There’s no better feeling of freedom than the one that comes when you’re driving. The wind through your hair, good music on the radio, an open road — the world is yours to explore and it feels good. Unfortunately, it only takes one small mistake for all that to come crashing down.
Before you hit the open road, you should familiarize yourself with these driving statistics to ensure you don’t make the same mistakes.
Fatal Car Accident Statistics
According to the U.S. Department of Transportation, 2018 (the latest data) saw 33,654 fatal car accidents.
Texas had the most fatalities, with 3,305 fatal car crashes happening that year resulting in 3,642 deaths. In 2017, 2,364 teen drivers lost their lives to fatal accidents, and a further 300,000 were treated for car-accident related injuries.
The Zebra conducted a wide-ranging survey on driving habits and found that 82% of drivers admitted to road rage.
Of surveyed drivers, 59% reported honking at other cars out of anger, 45% said they changed lanes without signaling, and 42% said they yelled at drivers or pedestrians from their car. Another 38% admitted to flipping other drivers off, and 33% said they intentionally sped in heavy traffic!
A choice few of the surveyed drivers took their road rage to the next level. 6% of people threw things at other drivers, 5% side-swept vehicles, and another 5% forced another driver off the road completely.
We all get a little angry when driving from time-to-time, but it’s important to breathe and show self-control to lower these shocking percentages.
According to Driver Knowledge, 1 in 7 people don’t buckle up their seatbelts before driving.
It gets worse, though. 37,133 people died in car crashes in 2017. Of those 37,133 people, 47% were not wearing a seat belt.
To highlight the importance of seatbelts, they saved around 14,955 lives in 2017 according to the NHTSA. That means they could have saved about 2,549 lives, reducing the number of lives lost in 2017 from 37,133 to 34,584.
You should never hit the road without doing up your seatbelt.
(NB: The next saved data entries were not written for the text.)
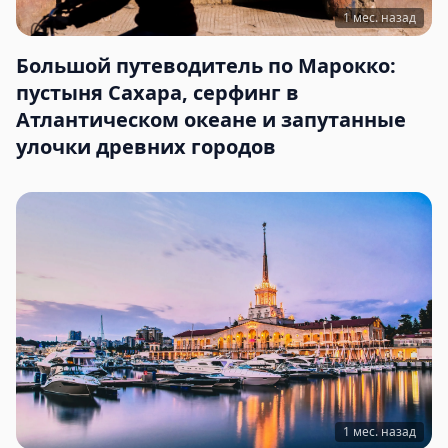
1 мес. назад
Большой путеводитель по Марокко:
пустыня Сахара, серфинг в
Атлантическом океане и запутанные
улочки древних городов
1 мес. назад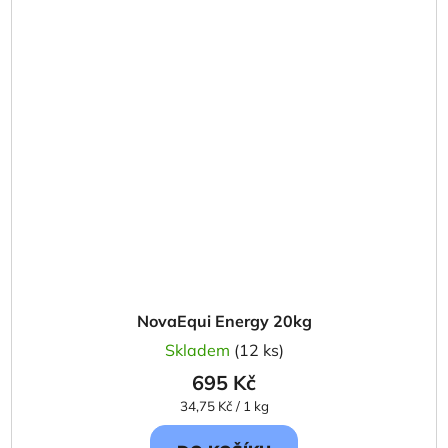
NovaEqui Energy 20kg
Skladem
(12 ks)
695 Kč
Měrná
34,75 Kč / 1 kg
cena:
You should also double-check to make sure all your passengers are buckled up. If they’re an adult the choice is ultimately up to them, but maybe these statistics will change their minds.
You’d be surprised just how many car crashes resulted in property damage only.
2008 saw 5,811,000 car crashes reported to the police. Of those near 6-million calls, a whopping 4,146,000 resulted only in property damage. Nobody was injured or killed, only property.
This stat offers a bit of relief as it shows that many accidents don’t lead to death or injury. However, property damage is no laughing matter. It can be very expensive for the driver and owner of the property, and highlights the importance of paying attention when driving.
Drinking and Driving Statistics
A reported 10,497 people died in drunk driving accidents in 2016. This accounts for 28% of all fatal car deaths in the US, and paints a troubling picture.
That picture only gets more troubling as the stats stack up. 1,233 child car crash fatalities involved a drunk driver, and drugs beyond alcohol are involved in 16% of crashes. Over 1-million drunk drivers were arrested in 2016.
According to The Zebra, 20% of people in a 2019 survey said they knew someone who died in a drunk driving accident. This is an upsetting statistic that shows just how prevalent drunk driving is in our country. Thankfully, there is hope.
The same Zebra survey found that 50.2% of young adults use a service like Uber when they drink. Another 45% of females surveyed said they call a friend when they’re drunk and get a ride.
People are undoubtedly more informed about drink driving in 2020 than they ever have been. However, that doesn’t mean drunk driving isn’t still a problem. Don’t drive drunk — help lower the statistic.
If you’re wondering if there are any drunk drivers around you, use DMVRecords.us.org to vet your neighbors’ driving records.
Texting and Driving (Distracted Driving Statistics)
The National Safety Council claims that 1.6 million crashes per year are directly caused by cell phone use while driving.
A shocking 390,000 people are injured each year by texting and driving, making texting while driving 6x more likely than drunk driving to cause an accident. When you text and drive your eyes are completely off the road, meaning you can’t pay attention at all. When you consider this, it’s not too surprising.
Teens are an estimated 4x more likely to get in a texting and driving accident than adults. A AAA poll shows that although 94% of teens know how dangerous texting and driving is, 35% still do it. 21% of teen driver fatalities in 2017 were caused by cell phones.
Although these stats are true, most drivers stand against texting and driving. 94% of drivers want texting and driving banned, while 74% want hand-held cellphone use in general banned. That means hands-free devices only.
Distracted driving of any type is dangerous, and texting and driving is no joke. No matter how “fast” you can get that text out, you need to wait until you’re parked and out of the car for the safety of everyone.
Know the Driving Statistics & Stay Safe
It’s one thing to know that driving accidents happen. It’s another thing to read and learn about the specific driving statistics. The best way to stay safe on the road is to confront your own driving flaws head-on and work on them.
These statistics exist — there’s no running from them, so why bother? Familiarize yourself with the driving statistics above and head out onto the road with them in mind. You can help lower these troubling statistics, and so can everyone else.